Hanna Mullen (right) and her younger sister, McKenna, assist Gary Brown with loading a shopping cart at the Carroll Hy-Vee Food Store while shopping with their mother, Stacie, Wednesday afternoon. Daily Times Herald photos by Jeff Storjohann
Hanna Mullen (right) and her younger sister, McKenna, assist Gary Brown with loading a shopping cart at the Carroll Hy-Vee Food Store while shopping with their mother, Stacie, Wednesday afternoon. Daily Times Herald photos by Jeff Storjohann
February 21, 2013



As the snow flies today, Karen Free will stand in her Breda kitchen and bake and bake and bake.

Her grocery list on Wednesday at Hy-Vee Food Store included the makings of apple pie and chocolate chip cookies as a swarm of other Carroll-area residents stocked up on food to ride out today's storm and its aftermath.

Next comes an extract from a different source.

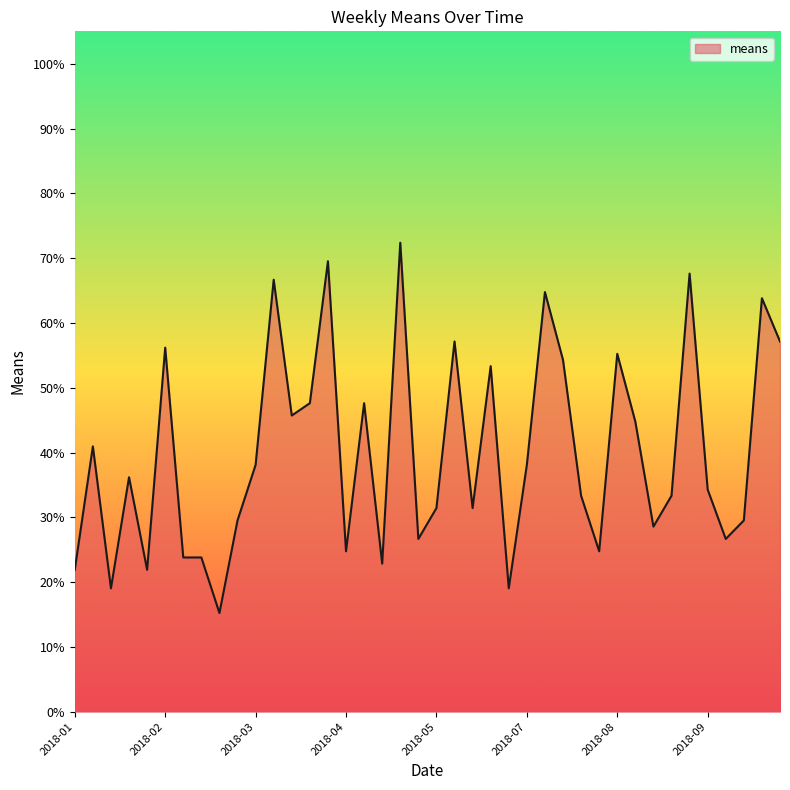

What is the difference between the maximum and minimum values?

57.1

Eggs, bread and milk are usually among the most popular pre-snowstorm items, said Gary Brown, the assistant manager at Hy-Vee, which doubled its workers Wednesday to give customers "stress-free weather shopping."

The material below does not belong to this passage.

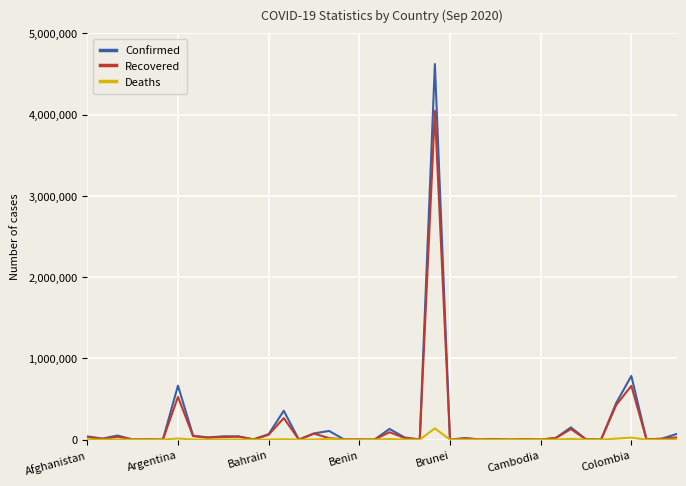

True or false: Recovered has more than 1 points higher than both neighbors.

True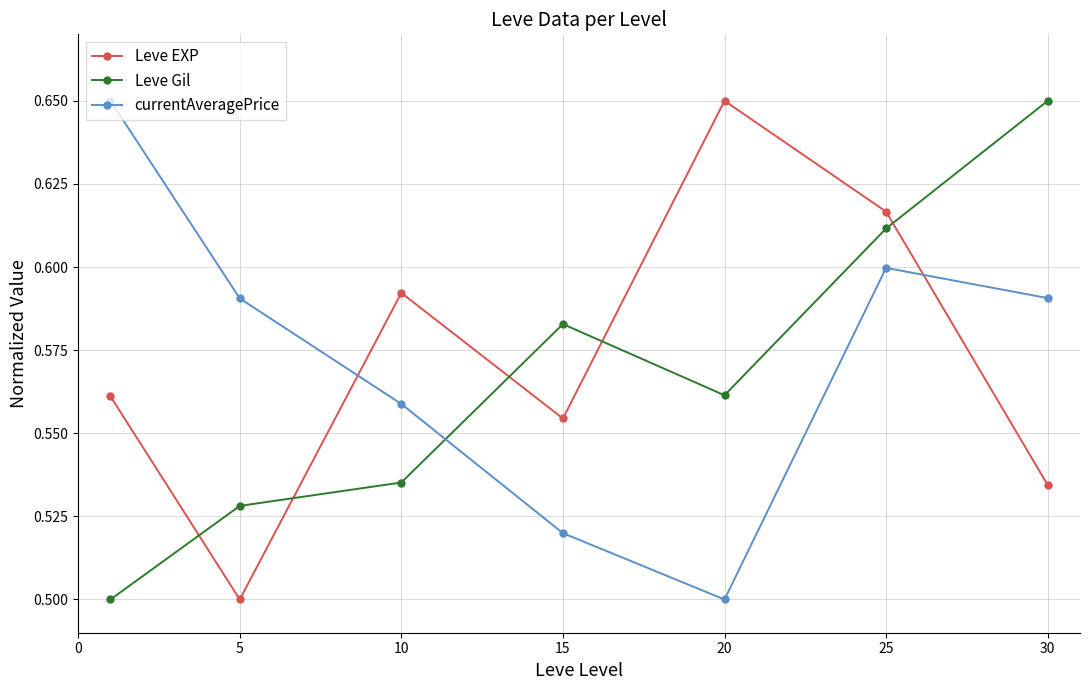

What is the sum of all currentAveragePrice values?

4.0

The stressful snow was expected to strike suddenly this afternoon, which pushed local schools to dismiss class today starting in the late morning.

The storm pummeled parts of Kansas and Missouri before breaching Iowa's southern border before 10 a.m.

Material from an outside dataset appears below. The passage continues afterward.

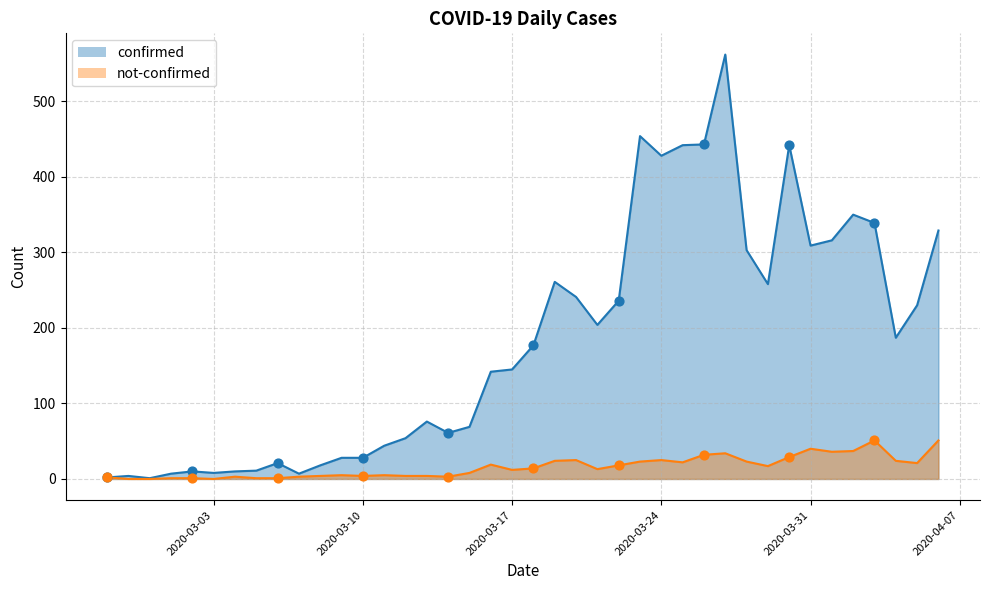

Which series has the widest spread of Y values?

confirmed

In Kansas City, "it went from not really snowing to shutting the city down within three hours," said Karl Jungbluth, a meteorologist for the National Weather Service office in Johnston. "It's falling so fast that it's really going to accumulate quickly."

Most of Carroll's anticipated 7 1/2 inches of snow was expected to fall in a six-hour period starting mid-afternoon. Computer predictions show that a similar storm could pound Iowa on Monday.

Better weather predictions have dramatically changed the way people buy groceries when major storms strike, said Robert Kidney, store manager for Fareway. Forecasters have warned about the storm for a week.

"It used to be that people would come rushing in as soon as it started to snow, but it's not like that anymore," he said. "Some people will load up their pantries if they live in the country and they get snow or wind they just don't move for awhile."

Brown said his store doubles its supply of some items leading up to a major storm, and that Hy-Vee sells about twice the groceries the day before the storm as it would on a normal day.

Some Hy-Vee patrons said Wednesday that they were just shopping as they would on any other day.

Kristen and Eric Young, of Breda, said they were just out buying granola bars. Their pantry at home is usually stocked full, they said.

Free, who plans to bake and bake and bake, has two children - one a high school junior, one in kindergarten at Kuemper Catholic schools - who got the freedom to toss groceries they wanted in the shopping cart as they wheeled the Hy-Vee aisles on Wednesday.

The grocery bill is usually a bit higher before a snowstorm, Free said.